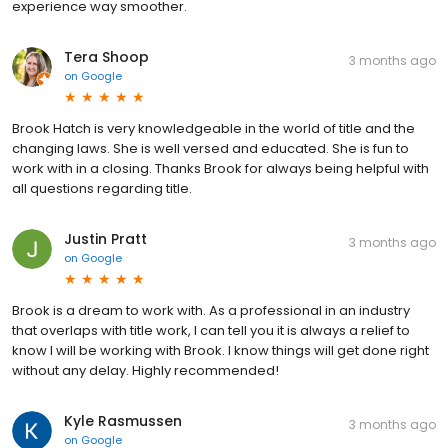
experience way smoother.
Tera Shoop
3 months ago
on
Google
Brook Hatch is very knowledgeable in the world of title and the
changing laws. She is well versed and educated. She is fun to
work with in a closing. Thanks Brook for always being helpful with
all questions regarding title.
Justin Pratt
3 months ago
on
Google
Brook is a dream to work with. As a professional in an industry
that overlaps with title work, I can tell you it is always a relief to
know I will be working with Brook. I know things will get done right
without any delay. Highly recommended!
Kyle Rasmussen
3 months ago
on
Google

================

_Exercise brief_: The records, exactly as written but without images, should be returned.

_Answer area_:
experience way smoother.
Tera Shoop
3 months ago
on
Google
Brook Hatch is very knowledgeable in the world of title and the
changing laws. She is well versed and educated. She is fun to
work with in a closing. Thanks Brook for always being helpful with
all questions regarding title.
Justin Pratt
3 months ago
on
Google
Brook is a dream to work with. As a professional in an industry
that overlaps with title work, I can tell you it is always a relief to
know I will be working with Brook. I know things will get done right
without any delay. Highly recommended!
Kyle Rasmussen
3 months ago
on
Google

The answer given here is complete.